4-Felsefi Tefsir; Müslüman filozoflar kuranı baştan sona tefsir etmemişlerdir, ancak kuranın bazı ifadelerini ve kelimeleri hakkında fikir yürütmüşlerdir. Lafza bağlı kalmamışlardır. Mesela; ibn sina vahyi insanlara verilen üst seviyedeki bir sezgi kuvveti olarak görür.
5-Tasavvufi Tefsir; Sufi müfessirlerin, alimlerin, kuran ayetlerinin lafzi/zahiri anlamlarının dışında başka manalar aramaları sonucu ortaya çıkmış bir tefsir tarzıdır.

Yapılacak işler>
1) Tefsir türlerine dair metinde "4-Felsefi Tefsir; Müslüman" ile başlayan ve "bir tefsir tarzıdır." ifadesi de dahil olmak üzere oraya kadar süren kısmı aynen aktarın.
2) Tefsir türlerine dair metne göre İbn Sina vahyi nasıl görür?
3) Tefsir türlerine dair metni kaldığı yerden sürdürün.
Öğelerin tefsir türlerine dair metinle hiçbir ilgisi yoktur.

İncelenen veriler>

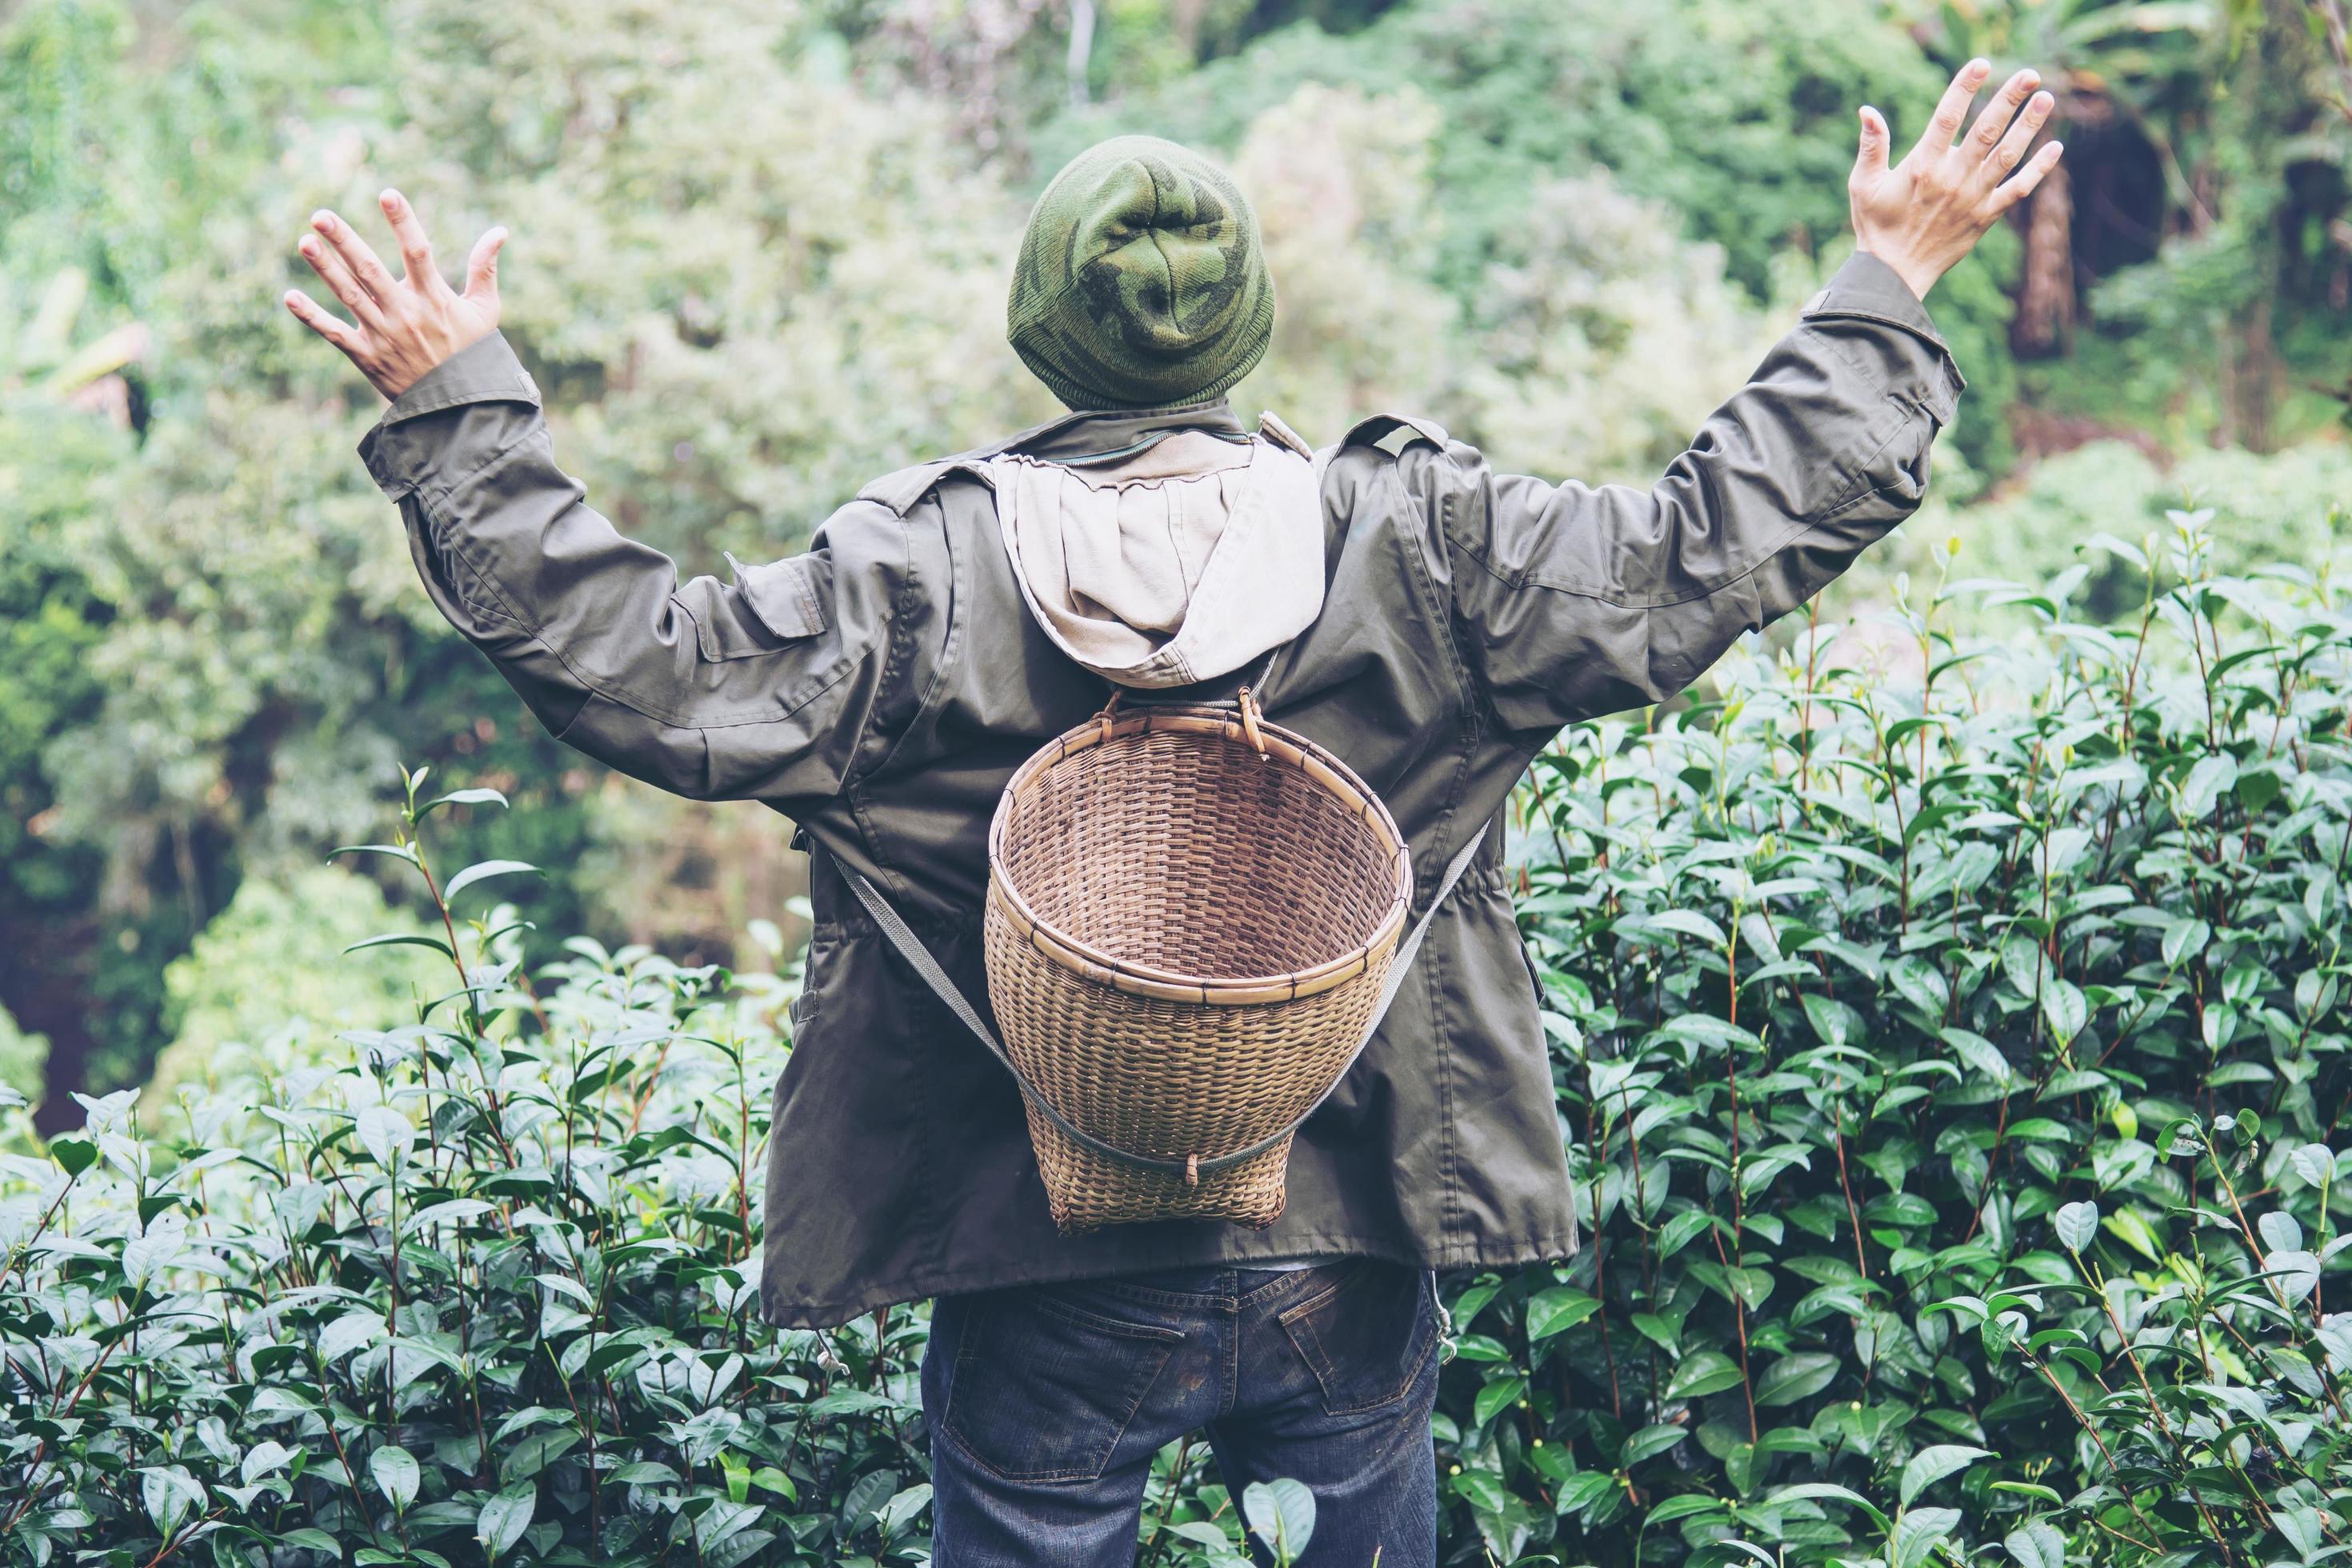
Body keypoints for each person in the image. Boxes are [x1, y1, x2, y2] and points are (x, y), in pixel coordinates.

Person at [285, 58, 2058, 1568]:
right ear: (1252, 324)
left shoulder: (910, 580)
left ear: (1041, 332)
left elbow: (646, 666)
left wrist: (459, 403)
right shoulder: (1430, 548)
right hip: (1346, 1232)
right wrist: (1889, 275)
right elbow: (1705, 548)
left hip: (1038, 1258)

Numaralı cevaplar>
1)
4-Felsefi Tefsir; Müslüman filozoflar kuranı baştan sona tefsir etmemişlerdir, ancak kuranın bazı ifadelerini ve kelimeleri hakkında fikir yürütmüşlerdir. Lafza bağlı kalmamışlardır. Mesela; ibn sina vahyi insanlara verilen üst seviyedeki bir sezgi kuvveti olarak görür.
5-Tasavvufi Tefsir; Sufi müfessirlerin, alimlerin, kuran ayetlerinin lafzi/zahiri anlamlarının dışında başka manalar aramaları sonucu ortaya çıkmış bir tefsir tarzıdır.

2) İnsanlara verilen üst seviyedeki bir sezgi kuvveti olarak görür.

3)
Tasavvufi eserler; Sehl b. Abdullah et-Tusterinin Tefsirul Kuranil Azim, Ebu Abdirrahman es-Süleminin Hakaikut Tefsiri, Kuşeyrinin Letaiful işarat bi Tefsiril Kuranı, İsmail Hakkı Bursevinin Ruhul beyanı,
Yenilikçi Tefsir Çalışmaları; Bu yaklaşım geçmişteki tefsir geleneğine eleştirini vurgulu bir şekilde yaparak ortaya çıkmıştır. Kuranın bir hidayet kitabı olduğu ve hayata yön vermesi gerektiği belirtilmiştir. Öncelikle Cemalettin Afgani tarafından dile getirilmiştir. Buna göre Müslümanların geri kalış nedeni olarak İslam geleneğidir ve bu durumdan çıkmak için kuranın yeniden okunması ve yorumlanması gerekmektedir,
Reşit Rıza ; Tefsirul Menar isimli tefsir vardır, bu eser yenilikçileri etkilemiştir. İlk defa çağdaş düşüncenin gerekleri doğrultusunda tefsir örneklerinin yapıldığını görürüz.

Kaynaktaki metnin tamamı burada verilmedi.